The people who drink less than 11 times last year are defined as ” light drinker”, the people who drink once a month to twice a week are defined as ” moderate drinkers”, the people who drink more than twice a week are defined as ” heavy drinkers”. The distribution of drinking habits is a right skewed one, with more than 3000 people are “light drinker”, around 2500 people are “moderate drinker”, and around 1000 people are heavy drinker.

combine_tc_binary %>% 
  group_by(alcohol_use_cat,total_cholesterol) %>% 
  summarise(N = n()) %>% 
  mutate (Proportion = N/sum(N),
          ) %>% 
  plot_ly (x=~alcohol_use_cat, y= ~ Proportion * 100, type = "bar", color = ~total_cholesterol) %>% 
  layout(barmode = "stack",
         title = "Distribution of High Total Cholersterol by Drinking Habits",
         xaxis = list(title = "Drinking Habits"),
         yaxis = list(title = "Percentage (%)")
         )

According to the graph, the percentage of high cholesterol increase as people drink more. 30% of light drinkers have high cholesterol while 40% of heavy drinkers have high cholesterol level.

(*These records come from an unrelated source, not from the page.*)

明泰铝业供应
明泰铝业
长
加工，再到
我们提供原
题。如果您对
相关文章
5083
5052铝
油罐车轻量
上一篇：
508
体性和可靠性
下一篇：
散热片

Serum Cotinine & Total Cholesterol

According to CDC, the cutoff of cotinine for smoker and nonsmoker is 10ng/ml. The serum cotinie level in smoker distribute like this :

combine_tc_binary =
  combine_tc_binary %>% 
  mutate(smoking_status_bi = ifelse(cotinine > 10, "Smoker", "Nonsmoker"),
         smoking_status_bi = factor(smoking_status_bi, levels = c("Nonsmoker","Smoker")))
  
combine_tc_binary_Smoker =
    combine_tc_binary %>% 
    filter (smoking_status_bi == "Smoker") %>% 
    ggplot (aes(x= cotinine)) +
    geom_density() +
    labs (title = "Serum Cotinine Value in Smoker",
          x="Cotinine")

combine_tc_binary_Nonsmoker =
    combine_tc_binary %>% 
    filter (smoking_status_bi == "Nonsmoker") %>% 
    ggplot (aes(x= cotinine)) +
    geom_density() +
    labs (title = "Serum Cotinine Value in Nonsmoker",
          x=" Cotinine")

grid.arrange(combine_tc_binary_Smoker, combine_tc_binary_Nonsmoker, ncol = 2)

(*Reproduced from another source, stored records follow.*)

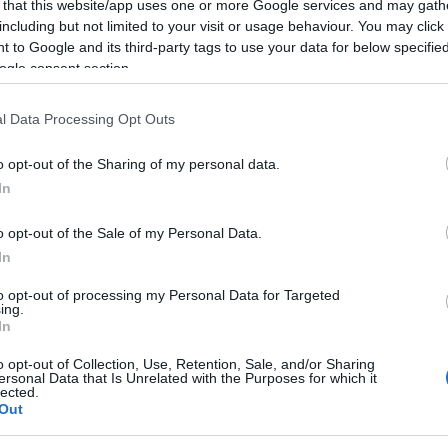
 that this website/app uses one or more Google services and may gath
including but not limited to your visit or usage behaviour. You may click 
 a vivere due giornate di festa, tradizione e
 to Google and its third-party tags to use your data for below specifi
ale di San Paolo e Sant’Antonio
, un
ogle consent section.
lla comunità che ogni anno richiama
l Data Processing Opt Outs
o opt-out of the Sharing of my personal data.
ore 18:30
, è in programma la
Santa Messa
,
In
ione religiosa. La serata proseguirà poi con
o opt-out of the Sale of my Personal Data.
usica e occasioni di incontro in un clima di
In
to opt-out of processing my Personal Data for Targeted
ing.
In
:30
, si terrà la
Processione
, seguita dalla
te saranno allietate da
spettacoli musicali
o opt-out of Collection, Use, Retention, Sale, and/or Sharing
ersonal Data that Is Unrelated with the Purposes for which it
era accogliente e festosa che coinvolgerà
lected.
Out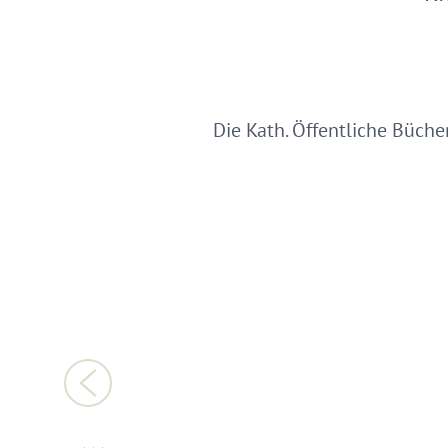
Die Kath. Öffentliche Bücher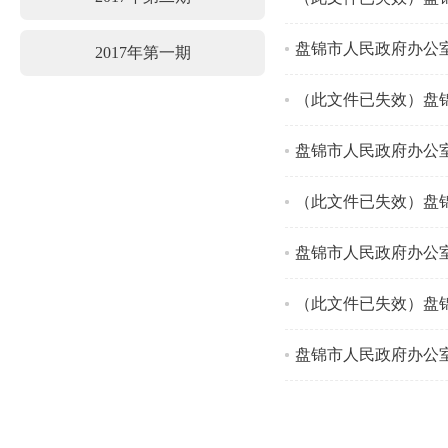
盘锦市人民政府办公室
2017年第一期
（此文件已失效）盘
盘锦市人民政府办公
（此文件已失效）盘
盘锦市人民政府办公
（此文件已失效）盘
盘锦市人民政府办公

The cotinine level is a left-skew line in smokers, and it is centered around 0.00 ng/ml in non-smokers.

combine_tc_binary  %>% 
  group_by(smoking_status_bi,total_cholesterol) %>% 
  summarise(N = n()) %>% 
  mutate (Proportion = N/sum(N),
          ) %>% 
  plot_ly (x=~smoking_status_bi, y= ~ Proportion * 100, type = "bar", color = ~total_cholesterol) %>% 
  layout(barmode = "stack",
         title = "Distribution of High Total Cholersterol by Smoker and Nonsmoker",
         xaxis = list(title = "Smoking Status"),
         yaxis = list(title = "Percentage (%)")
         )

According to the graph, the proportions of total cholesterol level in smoker and non-smoker are almost the same.